Many lawmakers are already pushing for a comprehensive package that includes corporate and individual changes to the tax code.
At the same time, when policymakers consider a major tax overhaul within the realm of budget-balancing and deficit-cutting, they will have to address rising and unsustainable Medicare costs, Stretch said.
"I think we are going to have to get to comprehensive tax reform, individual and corporate," Geithner said during a hearing on Capitol Hill. "I don't really see a way to meet the nation's challenges effectively without doing that."
"So it's coming, it's inevitable, it's necessary and we can't keep putting it off," he said.
Still, there is room to do incremental reform on the business side, but it must be "very creative" and it will take a "sales job" to move it, he said.
Rep.
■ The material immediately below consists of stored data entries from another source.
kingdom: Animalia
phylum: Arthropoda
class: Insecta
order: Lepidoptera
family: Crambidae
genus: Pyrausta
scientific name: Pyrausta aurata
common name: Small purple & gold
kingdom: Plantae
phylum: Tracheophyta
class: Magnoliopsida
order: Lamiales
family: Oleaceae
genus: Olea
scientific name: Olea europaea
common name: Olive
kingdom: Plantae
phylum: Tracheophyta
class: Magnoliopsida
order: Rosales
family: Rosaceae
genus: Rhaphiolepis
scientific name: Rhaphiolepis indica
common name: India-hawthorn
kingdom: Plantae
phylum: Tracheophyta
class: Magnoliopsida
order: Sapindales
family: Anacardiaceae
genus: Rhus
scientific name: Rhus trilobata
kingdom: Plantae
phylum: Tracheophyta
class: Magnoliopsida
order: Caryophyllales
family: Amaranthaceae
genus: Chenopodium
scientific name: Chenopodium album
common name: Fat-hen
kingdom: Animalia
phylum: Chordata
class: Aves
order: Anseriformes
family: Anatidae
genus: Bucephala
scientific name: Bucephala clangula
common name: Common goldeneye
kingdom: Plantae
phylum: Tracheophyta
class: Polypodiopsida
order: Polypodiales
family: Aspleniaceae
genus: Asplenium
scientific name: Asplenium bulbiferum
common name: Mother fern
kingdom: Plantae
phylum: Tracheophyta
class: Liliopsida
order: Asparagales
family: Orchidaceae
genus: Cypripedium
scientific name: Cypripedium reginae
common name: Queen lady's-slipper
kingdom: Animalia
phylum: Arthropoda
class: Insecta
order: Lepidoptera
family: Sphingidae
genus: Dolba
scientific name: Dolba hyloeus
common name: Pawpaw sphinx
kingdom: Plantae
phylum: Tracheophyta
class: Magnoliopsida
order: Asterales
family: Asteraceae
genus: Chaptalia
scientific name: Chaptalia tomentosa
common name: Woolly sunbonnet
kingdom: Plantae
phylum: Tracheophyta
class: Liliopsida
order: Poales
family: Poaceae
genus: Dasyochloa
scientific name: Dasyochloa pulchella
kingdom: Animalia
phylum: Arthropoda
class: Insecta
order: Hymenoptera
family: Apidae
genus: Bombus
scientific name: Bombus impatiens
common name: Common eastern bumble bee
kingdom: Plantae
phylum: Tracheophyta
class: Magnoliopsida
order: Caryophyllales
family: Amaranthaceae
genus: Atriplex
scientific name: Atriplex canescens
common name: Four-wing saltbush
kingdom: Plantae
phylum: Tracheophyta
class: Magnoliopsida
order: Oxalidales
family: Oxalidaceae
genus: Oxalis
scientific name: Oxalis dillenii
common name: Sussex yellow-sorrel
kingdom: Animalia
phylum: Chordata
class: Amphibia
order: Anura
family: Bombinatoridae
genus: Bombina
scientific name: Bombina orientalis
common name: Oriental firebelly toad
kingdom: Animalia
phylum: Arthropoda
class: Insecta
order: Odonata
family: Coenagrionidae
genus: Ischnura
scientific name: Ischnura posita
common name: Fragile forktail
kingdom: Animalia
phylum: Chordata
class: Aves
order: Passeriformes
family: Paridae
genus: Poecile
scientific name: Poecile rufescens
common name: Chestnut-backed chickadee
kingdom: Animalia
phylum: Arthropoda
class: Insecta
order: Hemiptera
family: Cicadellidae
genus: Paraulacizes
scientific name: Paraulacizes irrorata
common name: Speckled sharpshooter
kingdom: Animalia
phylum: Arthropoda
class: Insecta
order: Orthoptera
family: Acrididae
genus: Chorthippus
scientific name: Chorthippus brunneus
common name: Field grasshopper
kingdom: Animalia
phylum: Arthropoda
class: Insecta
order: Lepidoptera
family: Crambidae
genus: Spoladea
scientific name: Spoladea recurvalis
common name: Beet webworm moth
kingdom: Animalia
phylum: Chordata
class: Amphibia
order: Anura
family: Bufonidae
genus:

Jim McDermott (D-Wash.), a member of the House Ways and Means Committee, said Friday that he thinks an agreement could be reached by the end of next year, even with differences between the parties.
The gap between Democrats and Republicans was illustrated during discussions last summer over the debt-limit increase, where "we found it impossible in that discussion despite — despite a lot of effort to close the gaps between us," said Geithner, who will leave his position at the end of Obama's first term.
Last year, Treasury was moving along with a corporate tax plan, but it stalled out when business groups expressed concern about the loss of some coveted tax breaks.